In that utopia, our NHS would be properly funded and resourced, staff would be afforded breaks and flexible working patterns, there would be a reliable system to ensure short staffing was a rarity and the cultural issues that permeate our current system would be dismantled, replaced with a culture that is genuinely anti-discriminatory, person centred and empathetic at its core. Is this too outlandish to ask? Not if we consider that we are all born and therefore all impacted by this issue. Nor if we recognise that each and every woman and birthing person deserves and is legally entitled to respectful care that upholds their rights at this critical time.
There are many more issues that I have not addressed here. Systemic racism, issues with regulation of professions and services, interdisciplinary and ideological conflicts, hierarchical structures and more.
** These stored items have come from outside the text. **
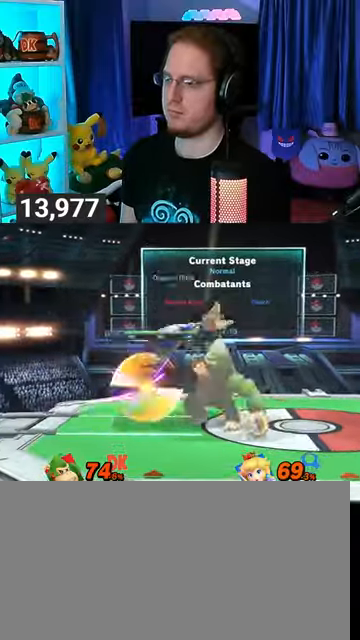
{"buttons": [], "left_stick": "center", "right_stick": "center", "events": [[167, "Y", "up"], [233, "left_stick", "left"], [433, "left_stick", "center"]]}
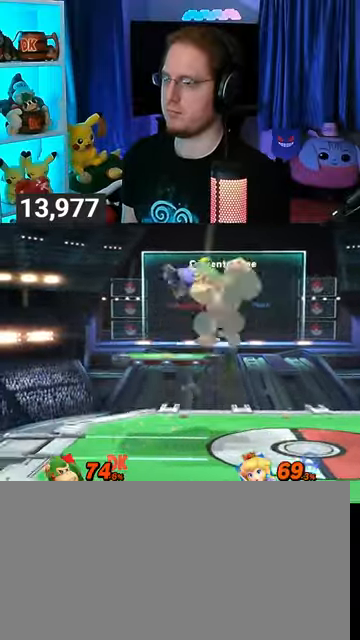
{"buttons": [], "left_stick": "center", "right_stick": "center", "events": [[233, "right_stick", "up"], [433, "right_stick", "center"]]}
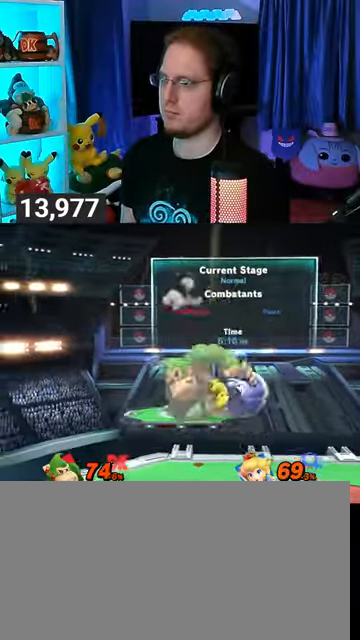
{"buttons": ["L1"], "left_stick": "left", "right_stick": "center", "events": [[233, "Y", "down"], [400, "Y", "up"], [400, "left_stick", "left"], [433, "L1", "down"]]}
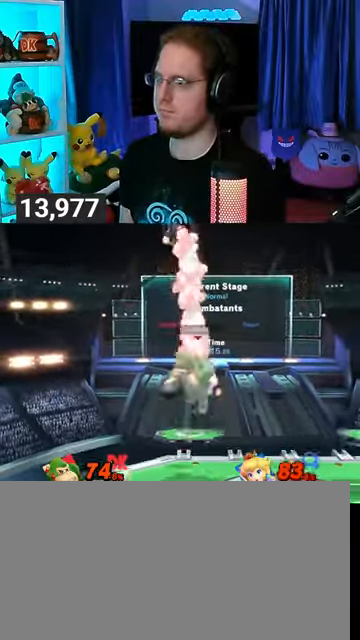
{"buttons": [], "left_stick": "right", "right_stick": "center", "events": [[67, "L1", "up"], [100, "left_stick", "center"], [167, "left_stick", "right"], [200, "Y", "down"], [233, "Y", "up"], [300, "Y", "down"], [333, "Y", "up"], [433, "Y", "down"], [500, "Y", "up"]]}
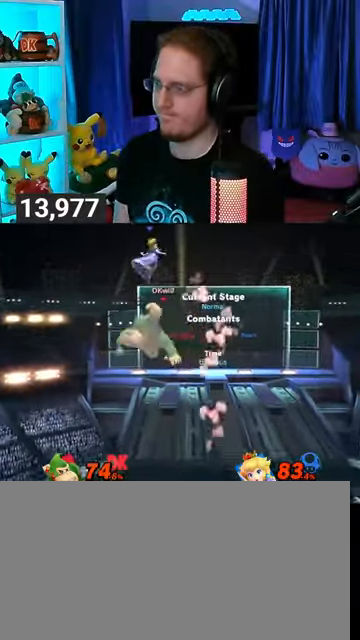
{"buttons": [], "left_stick": "down-left", "right_stick": "center", "events": [[100, "left_stick", "up"], [233, "left_stick", "down-left"]]}
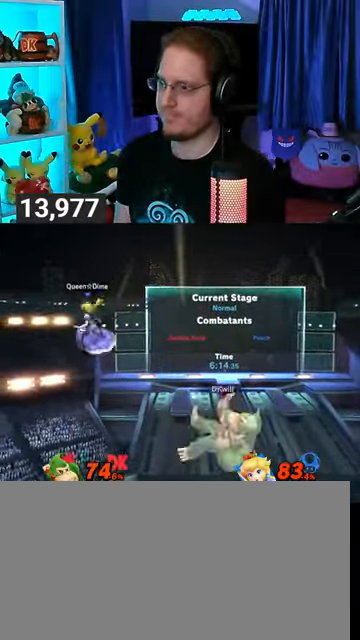
{"buttons": ["A"], "left_stick": "left", "right_stick": "center", "events": [[100, "left_stick", "center"], [267, "left_stick", "left"], [400, "Y", "down"], [467, "A", "down"], [467, "Y", "up"]]}
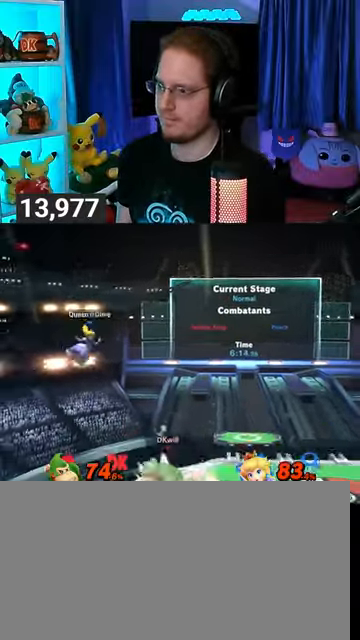
{"buttons": [], "left_stick": "left", "right_stick": "center", "events": [[33, "A", "up"], [200, "left_stick", "right"], [400, "left_stick", "left"]]}
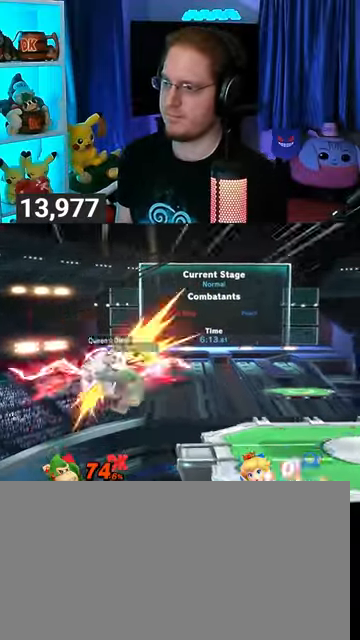
{"buttons": [], "left_stick": "right", "right_stick": "center", "events": [[33, "left_stick", "right"]]}
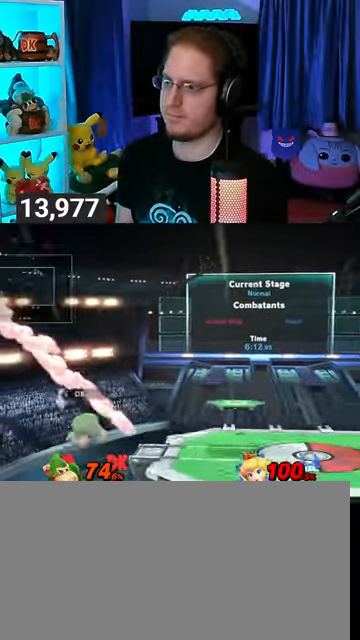
{"buttons": ["A"], "left_stick": "up-right", "right_stick": "center", "events": [[233, "A", "down"], [233, "left_stick", "center"], [400, "left_stick", "right"], [467, "left_stick", "up-right"]]}
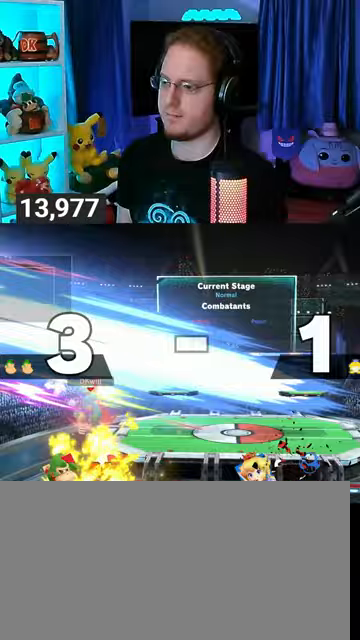
{"buttons": ["Y"], "left_stick": "right", "right_stick": "center", "events": [[33, "A", "up"], [100, "left_stick", "down"], [233, "left_stick", "center"], [333, "left_stick", "right"], [500, "Y", "down"]]}
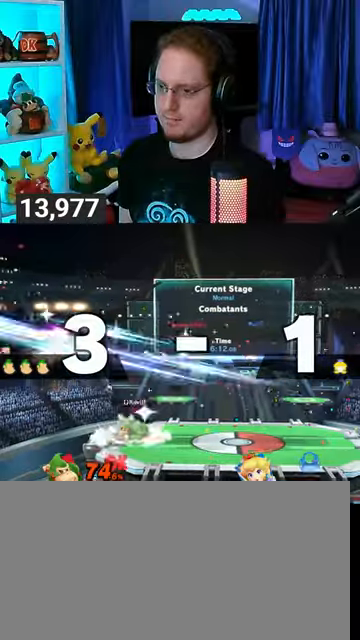
{"buttons": [], "left_stick": "center", "right_stick": "center", "events": [[133, "left_stick", "down-left"], [167, "X", "down"], [167, "Y", "up"], [400, "X", "up"], [433, "left_stick", "center"]]}
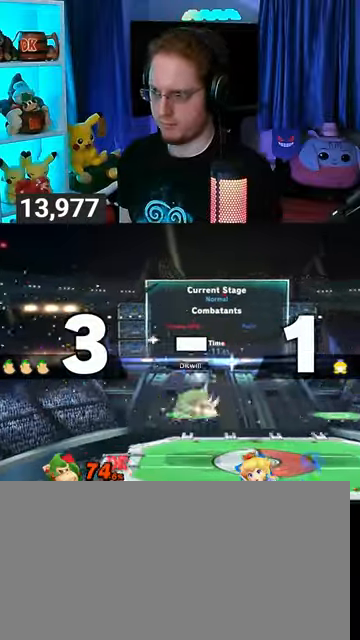
{"buttons": [], "left_stick": "center", "right_stick": "center", "events": [[67, "left_stick", "up-left"], [133, "left_stick", "left"], [267, "left_stick", "down"], [300, "B", "down"], [333, "left_stick", "right"], [400, "B", "up"], [500, "left_stick", "center"]]}
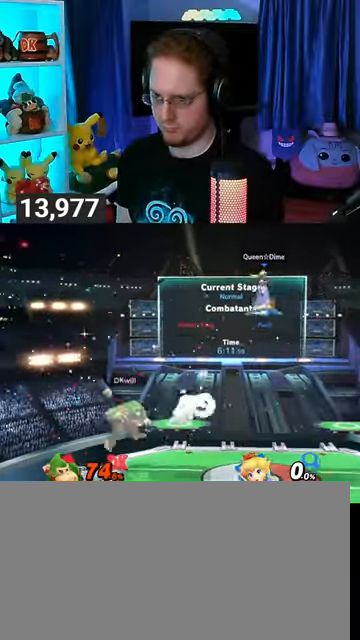
{"buttons": [], "left_stick": "up-right", "right_stick": "center", "events": [[200, "Y", "down"], [233, "A", "down"], [233, "Y", "up"], [333, "A", "up"], [467, "left_stick", "up-right"]]}
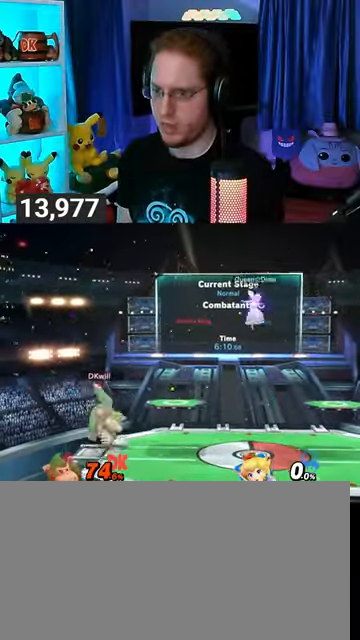
{"buttons": [], "left_stick": "center", "right_stick": "center", "events": [[100, "left_stick", "down"], [267, "left_stick", "center"], [333, "left_stick", "right"], [433, "Y", "down"], [433, "left_stick", "center"], [500, "Y", "up"]]}
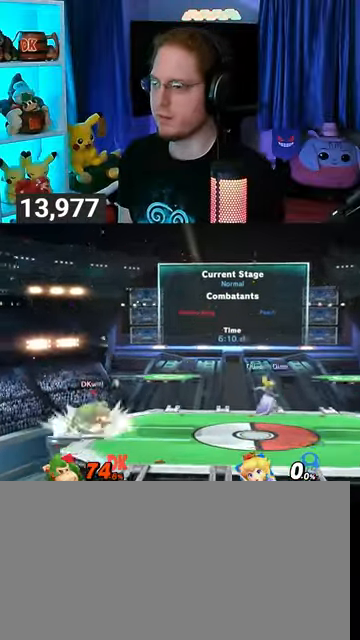
{"buttons": [], "left_stick": "center", "right_stick": "center", "events": [[33, "X", "down"], [167, "left_stick", "left"], [400, "left_stick", "center"], [467, "X", "up"]]}
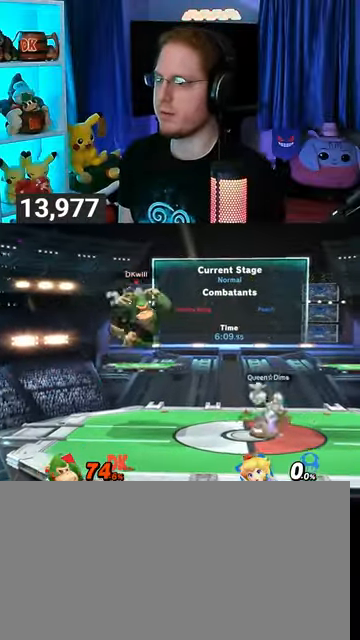
{"buttons": [], "left_stick": "left", "right_stick": "center", "events": [[233, "Y", "down"], [300, "left_stick", "left"], [433, "Y", "up"]]}
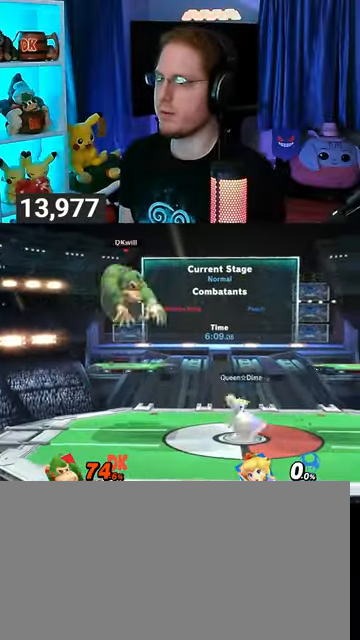
{"buttons": [], "left_stick": "right", "right_stick": "center", "events": [[267, "left_stick", "center"], [367, "left_stick", "down-left"], [400, "B", "down"], [433, "B", "up"], [467, "left_stick", "right"]]}
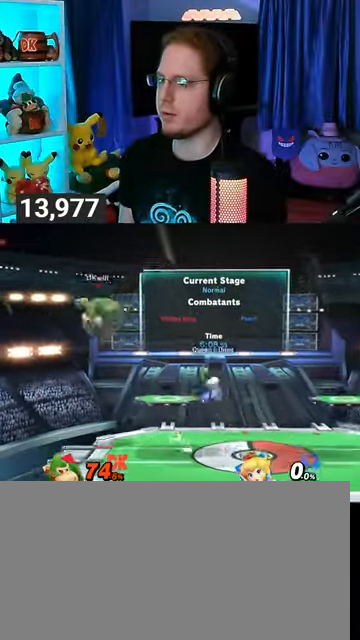
{"buttons": [], "left_stick": "right", "right_stick": "center", "events": []}
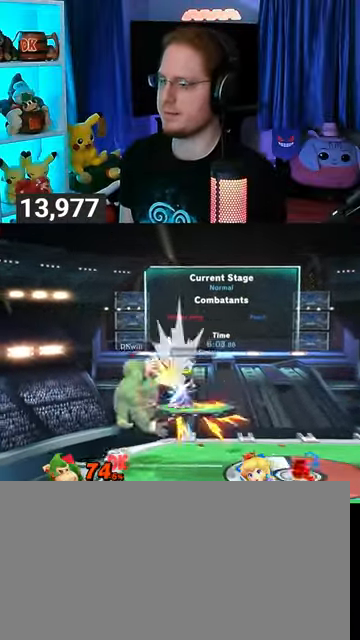
{"buttons": ["Y"], "left_stick": "up", "right_stick": "center", "events": [[100, "left_stick", "center"], [233, "left_stick", "right"], [267, "Y", "down"], [367, "A", "down"], [367, "Y", "up"], [367, "left_stick", "up"], [400, "A", "up"], [467, "Y", "down"]]}
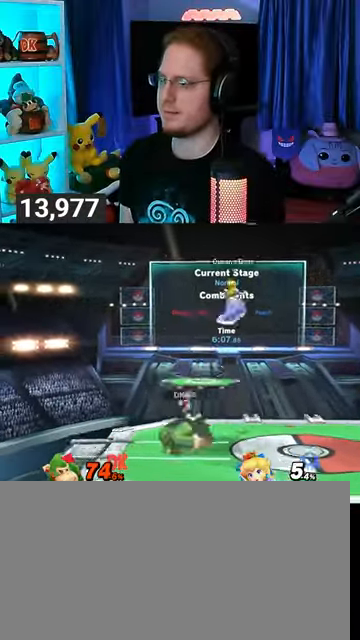
{"buttons": [], "left_stick": "center", "right_stick": "center", "events": [[67, "left_stick", "up-right"], [233, "Y", "up"], [300, "left_stick", "down"], [433, "left_stick", "center"]]}
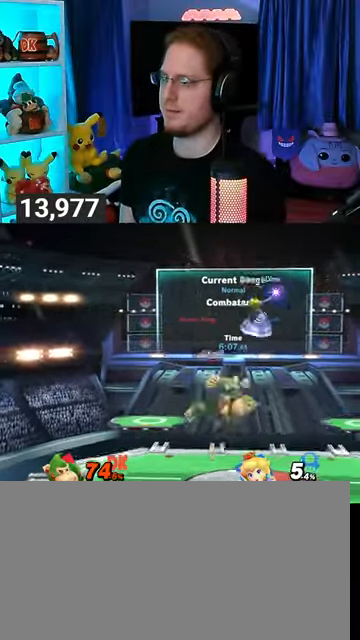
{"buttons": [], "left_stick": "right", "right_stick": "center", "events": [[233, "R1", "down"], [267, "R1", "up"], [467, "left_stick", "right"]]}
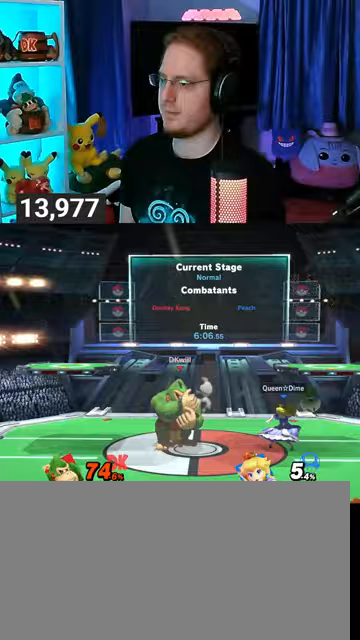
{"buttons": [], "left_stick": "center", "right_stick": "center", "events": [[167, "Y", "down"], [367, "Y", "up"], [467, "left_stick", "center"]]}
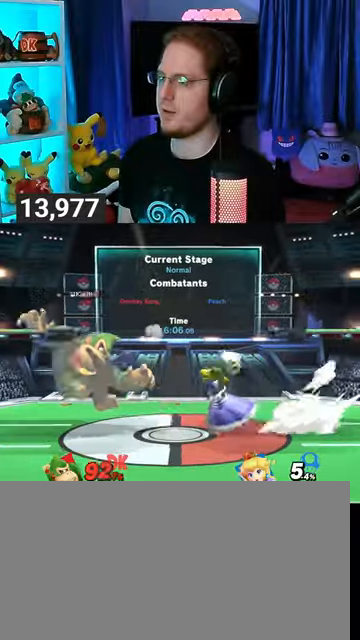
{"buttons": [], "left_stick": "right", "right_stick": "center", "events": [[33, "left_stick", "left"], [233, "left_stick", "center"], [467, "left_stick", "right"]]}
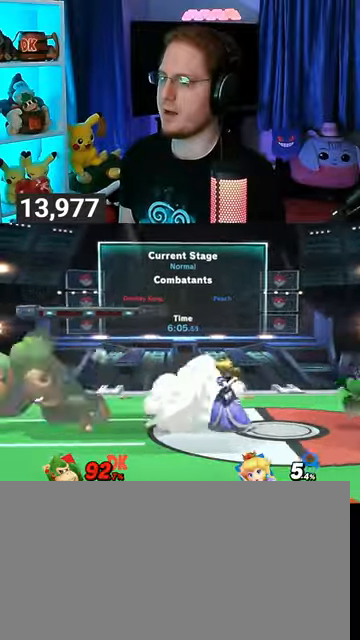
{"buttons": [], "left_stick": "center", "right_stick": "center", "events": [[367, "Y", "down"], [367, "left_stick", "center"], [433, "A", "down"], [433, "Y", "up"], [467, "A", "up"]]}
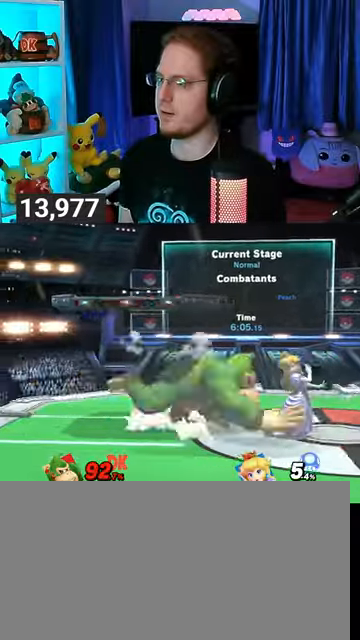
{"buttons": [], "left_stick": "down", "right_stick": "center", "events": [[67, "left_stick", "up-right"], [100, "Y", "down"], [233, "Y", "up"], [433, "left_stick", "down"]]}
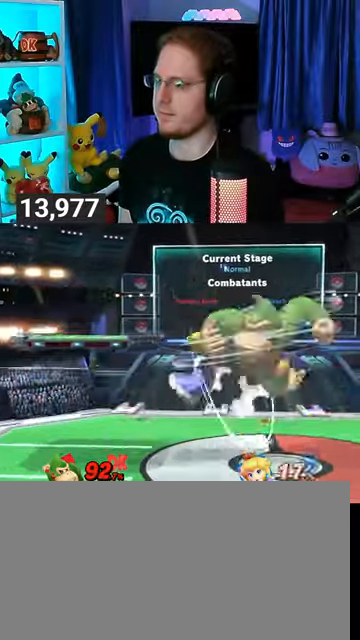
{"buttons": ["Y"], "left_stick": "left", "right_stick": "center", "events": [[67, "left_stick", "center"], [133, "left_stick", "left"], [400, "Y", "down"]]}
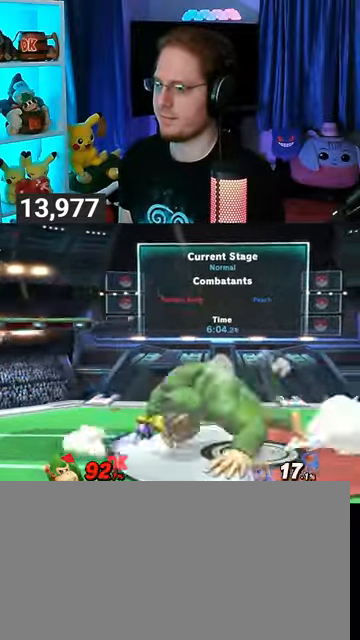
{"buttons": [], "left_stick": "center", "right_stick": "center", "events": [[267, "Y", "up"], [300, "left_stick", "center"]]}
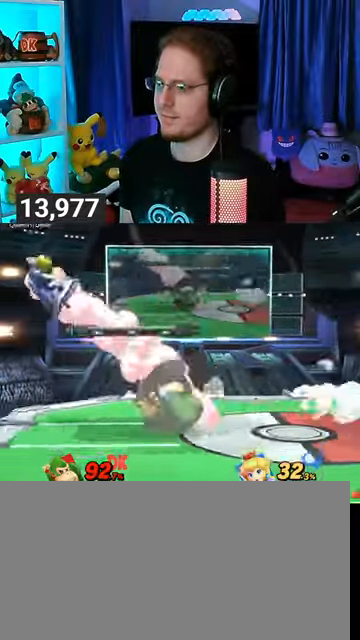
{"buttons": [], "left_stick": "left", "right_stick": "center", "events": [[100, "left_stick", "left"], [100, "right_stick", "down-right"], [167, "right_stick", "center"]]}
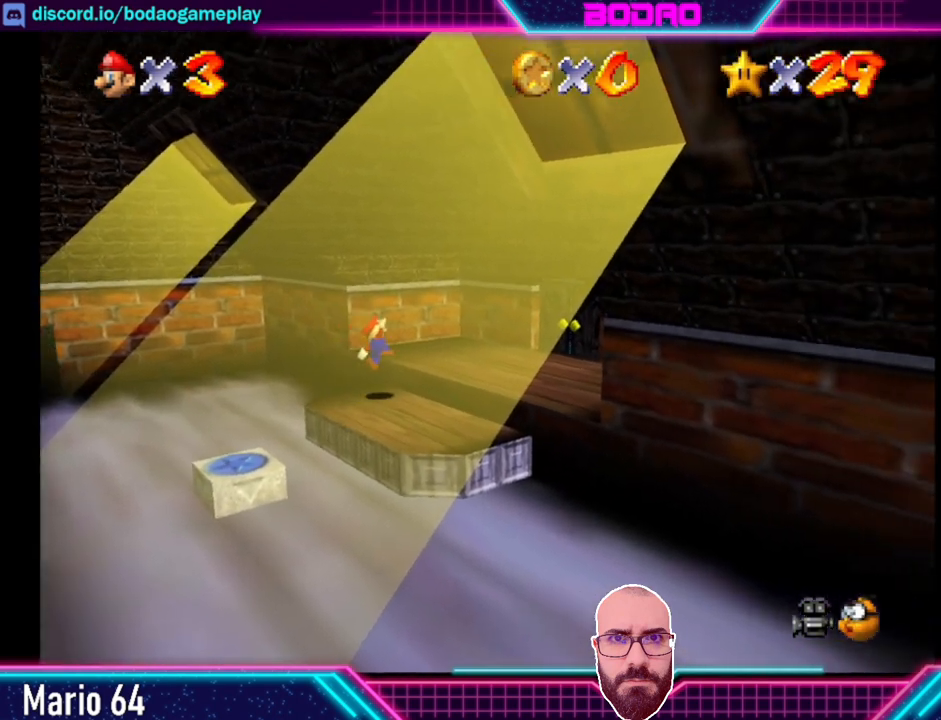
Gameplay with a controller (Xbox layout); each line is a JSON object with the inputs held at the frame after it. "events" lists button and stick changes between this image and that frame as [ms after this image, input, new state], when the widget could be followed in between. Not read: L3 R3 right_stick.
{"buttons": [], "left_stick": "up-right", "events": [[120, "left_stick", "up-right"], [320, "A", "down"], [520, "A", "up"]]}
All of these contribute to poor quality conversations on informed consent with a resulting impact on the experience of perinatal trauma for women and birthing people.
Although these issues are a drop in the ocean amongst the current challenges facing the NHS, they are some of those I have experienced most frequently and can speak to the realities of. I sincerely hope to see and be a part of the future change needed to make birth better for women and birthing people in the UK.
“I dream of a utopia where a living resource of up-to-date research is kept relevant by a team of maternity and research experts.”